● **Aim of the task**
Please count the lines in the rows below that contain the word "series". Reply with the number alone.

● **Given entries**

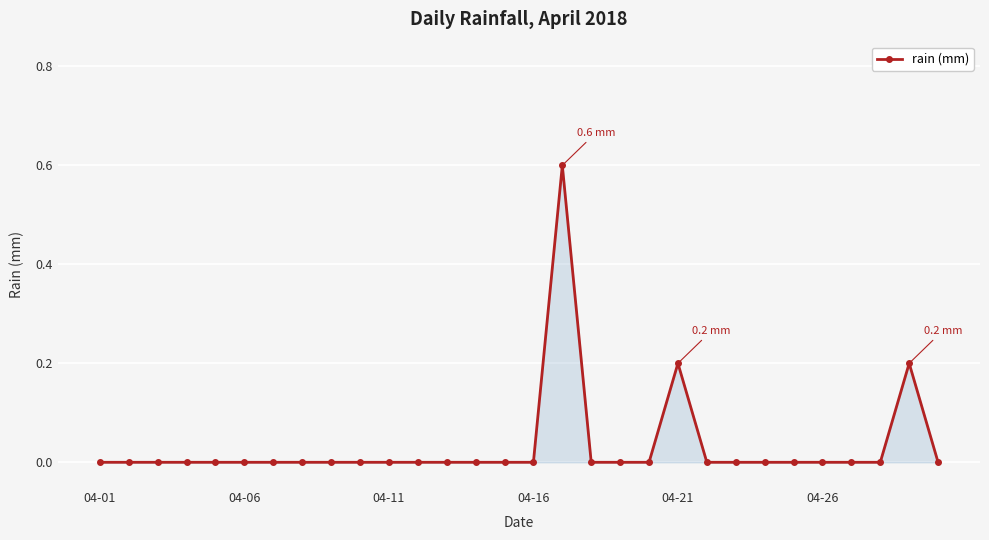

What is the greatest value displayed?

0.6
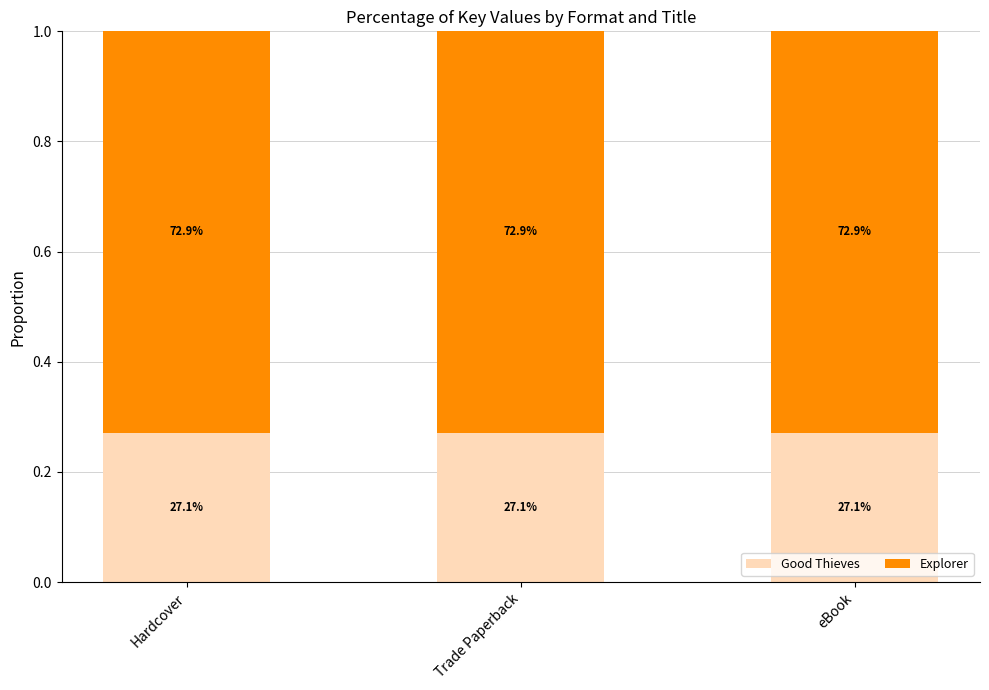

What is the highest value of the Good Thieves series?

0.3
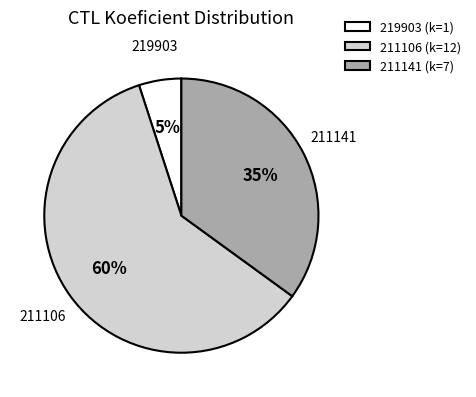

Is 211106 the majority of the pie?

Yes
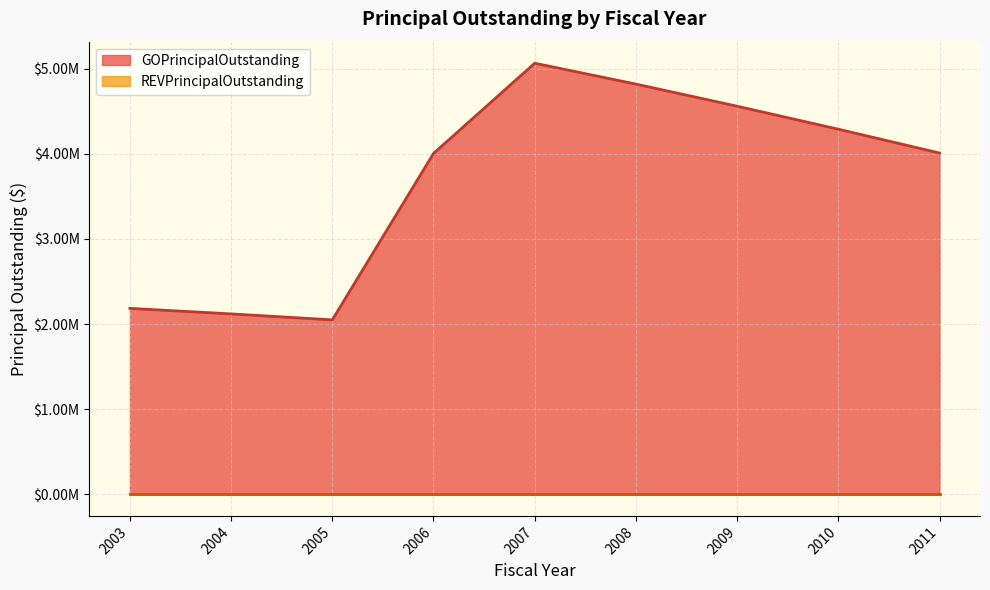

Rank the categories by value from highest to lowest.

2007, 2008, 2009, 2010, 2011, 2006, 2003, 2004, 2005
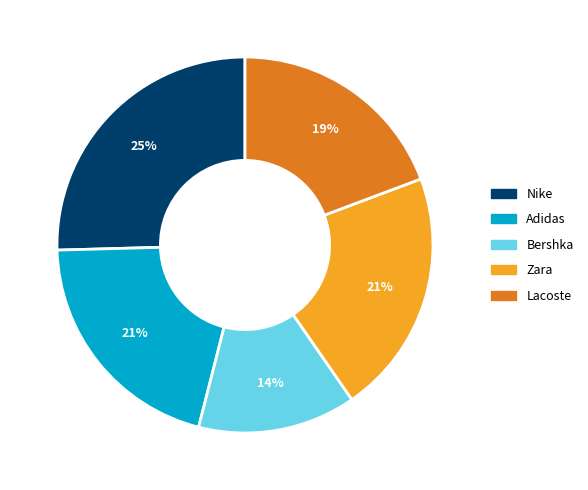

To the nearest percent, what is the average slice percentage?

20%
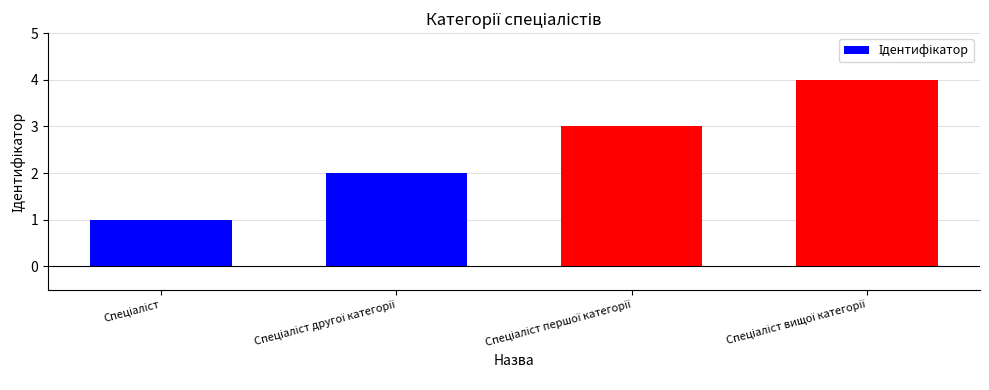

What is the maximum value shown in the chart?

4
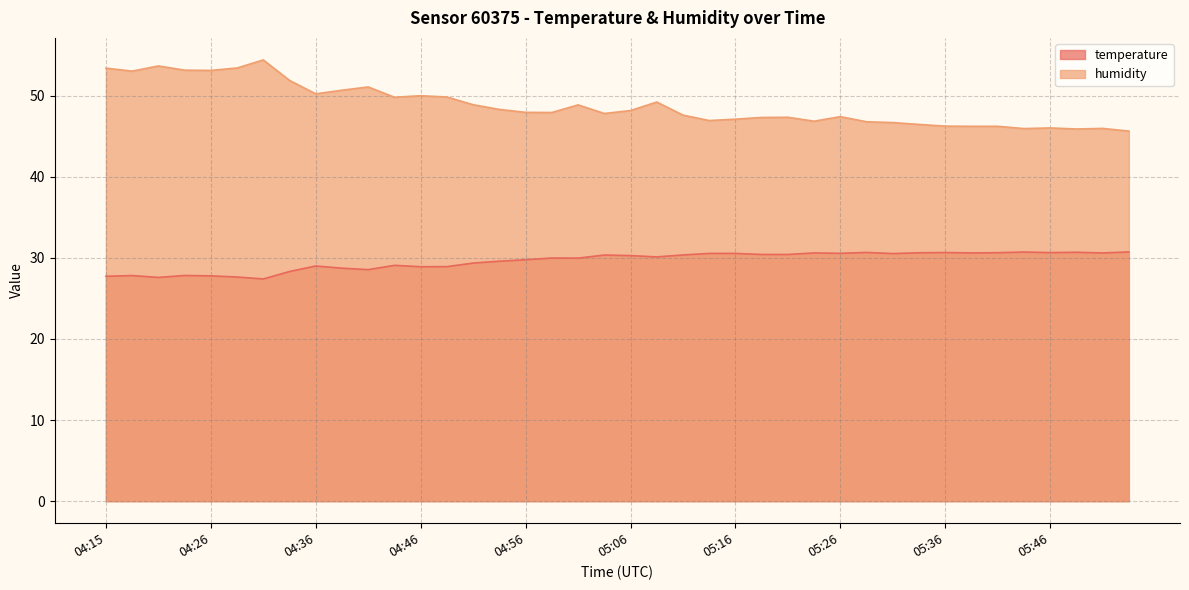

At how many categories does at least one series exceed 42?

40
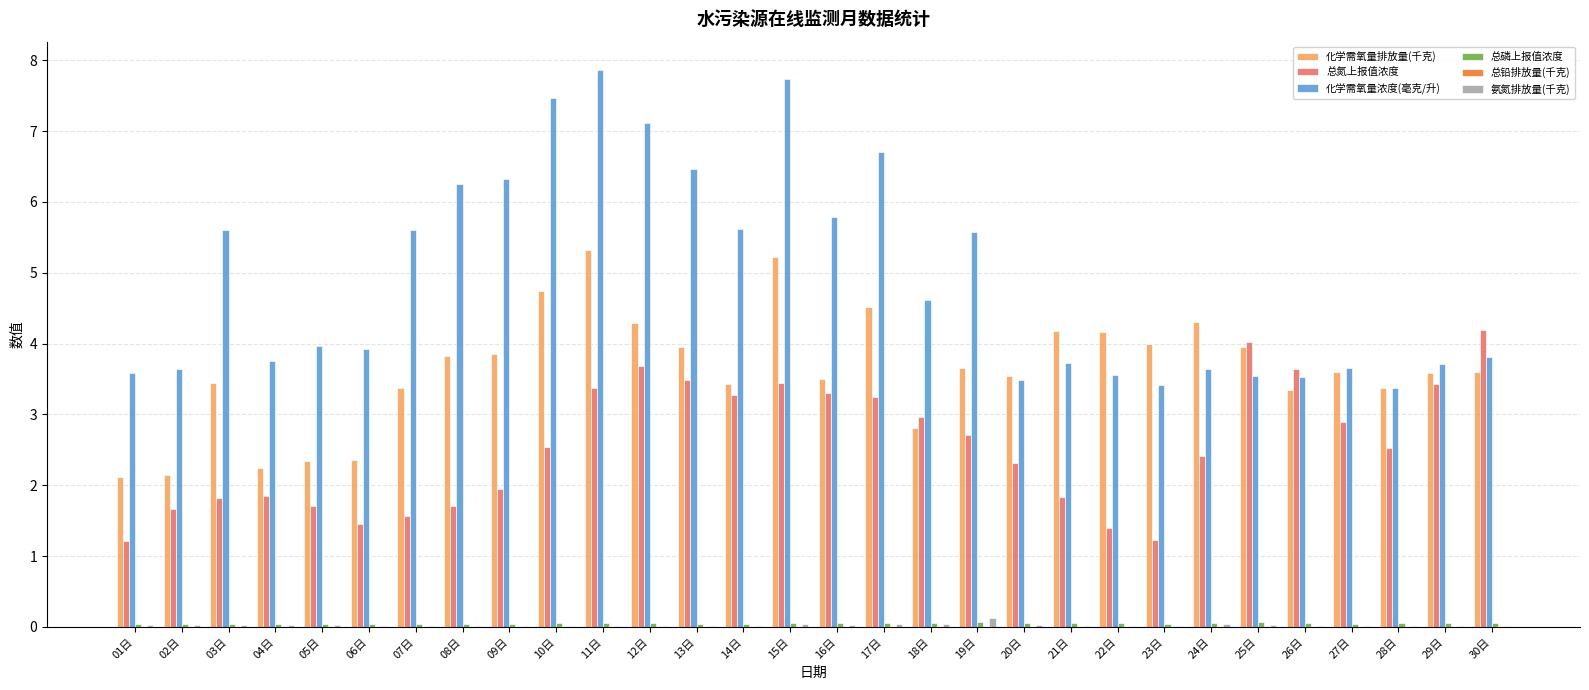

Which series has the largest total across all categories?

化学需氧量浓度(毫克/升)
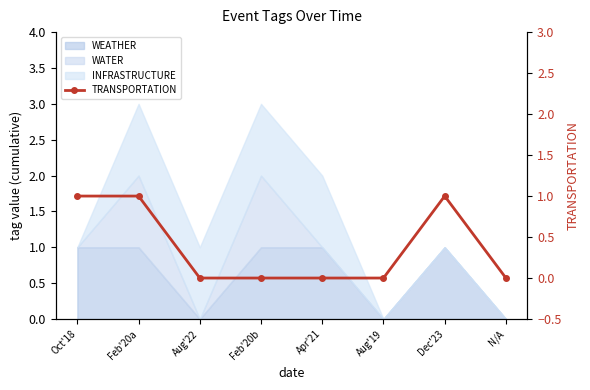

What position from the left is Feb'20a?

2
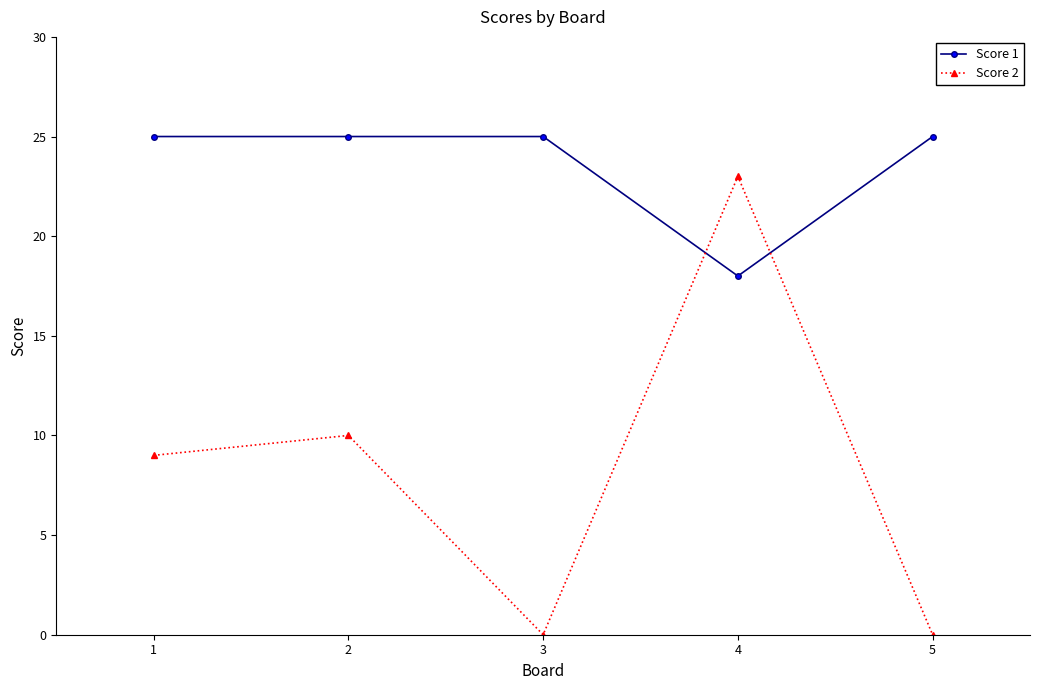

The Score 1 series shows 28 at 4. True or false?

False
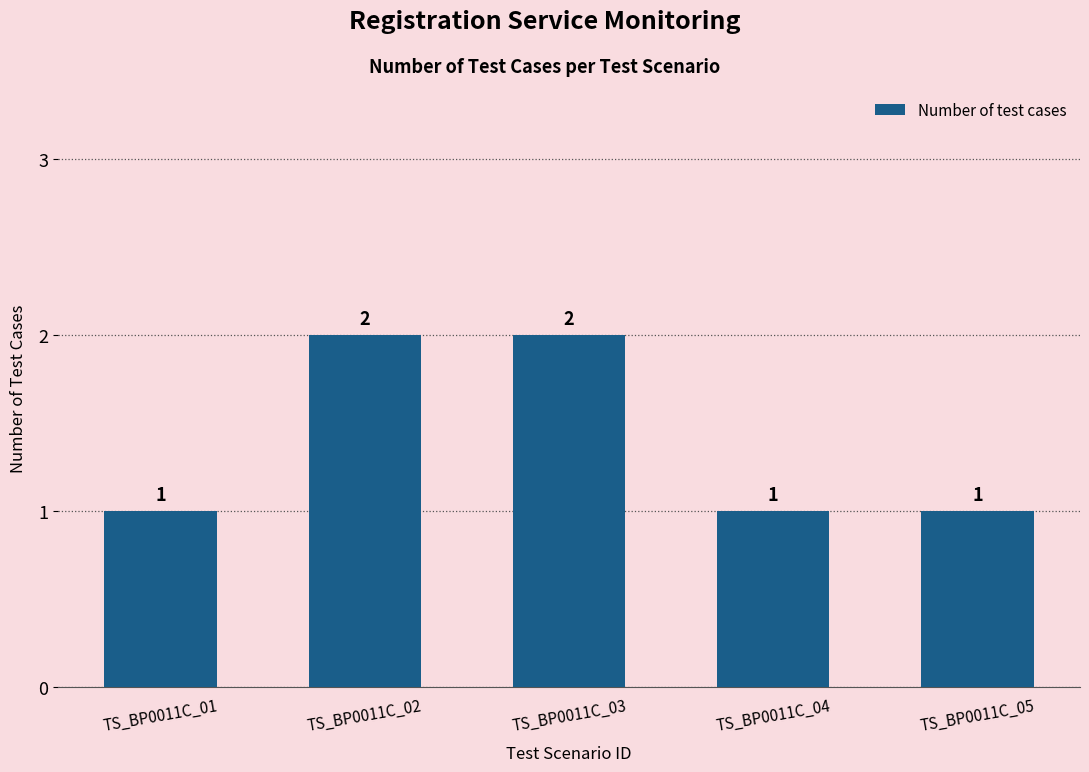

True or false: the data shows 1 at TS_BP0011C_04.

True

● **Answer section**
4